5. Episode Lifecycle
Each episode follows this lifecycle:
| Step | Client Call | What Happens |
|---|---|---|
| Begin | swarm_worker.begin_episode() |
Server registers episode, returns (episode_uuid, api_baseurl_key) |
| Execute | Your agent code | Agent calls model via base_url/api_key; server tracks the conversation |
| End | swarm_worker.end_episode(task, uuid, output) |
Server receives reward and trajectory |
| Abort | swarm_worker.abort_episode(uuid) |
Discard this episode (bad reward, API error, debugging, etc.) |
Thread safety
SwarmClient is thread-safe and stateless per episode. You can safely call begin_episode() from multiple threads concurrently.

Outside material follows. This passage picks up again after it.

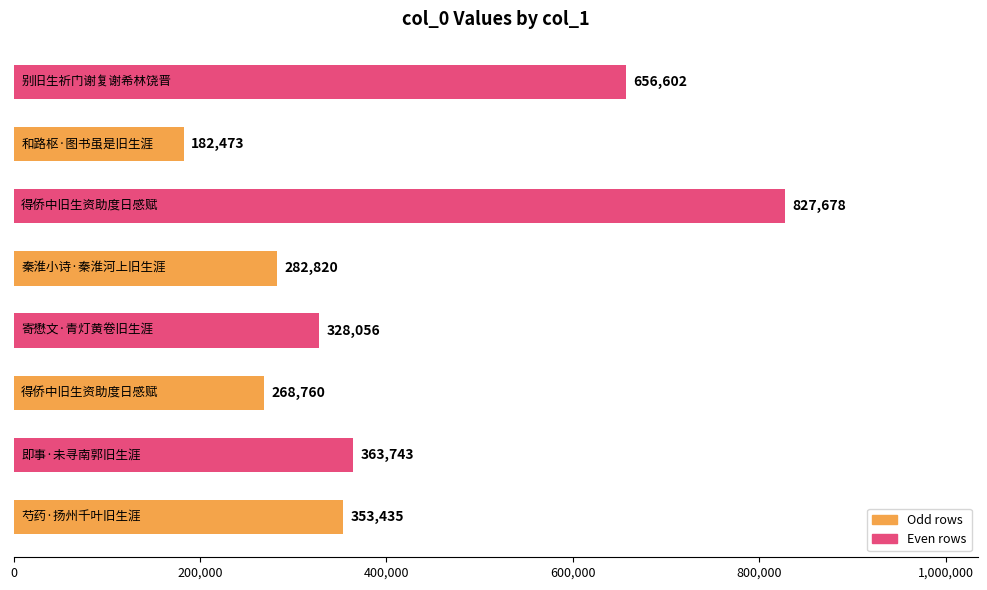

What is the average value?

407946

Advanced: Multi-Model Training
Swarm mode supports training multiple models simultaneously by running multiple swarm servers. Each server trains one model, and the client orchestrates them:
# Two servers, two models
swarm_7b = SwarmClient("http://server-1:10086") # trains 7B model
swarm_14b = SwarmClient("http://server-2:10086") # trains 14B model
# Configure each server with its own AgentJetJob
swarm_7b.auto_sync_train_config_and_start_engine(job_7b)
swarm_14b.auto_sync_train_config_and_start_engine(job_14b)
def rollout(task):
# Get credentials from both servers
uuid_7b, api_7b = swarm_7b.begin_episode()
uuid_14b, api_14b = swarm_14b.begin_episode()
# Run multi-model agent (agent 1 uses 7B, agent 2 uses 14B, ...)
output_7b, output_14b = execute_multi_model_agent(task, api_7b, api_14b)
# Report rewards to each server separately
swarm_7b.end_episode(task, uuid_7b, output_7b)
swarm_14b.end_episode(task, uuid_14b, output_14b)
See the Multi-Model Training example for a complete walkthrough.
Advanced: Distributed Rollout
Scale rollout across many machines by running the same client script on multiple nodes. Each node handles a share of the batch:
N_CLIENTS = 4 # total number of client machines
next_batch = []
for task in dataset.generate_training_tasks():
for _ in range(LOCAL_GRPO_N):
next_batch.append(task)
# Each client processes 1/N_CLIENTS of the batch
if len(next_batch) >= (BATCH_SIZE // N_CLIENTS * LOCAL_GRPO_N):
results = run_episodes_until_all_complete(next_batch, func=rollout, auto_retry=True)
next_batch.clear()
The swarm server is resilient — if a client crashes, other clients continue. The server waits for enough episodes before triggering a training step, regardless of which clients provided them.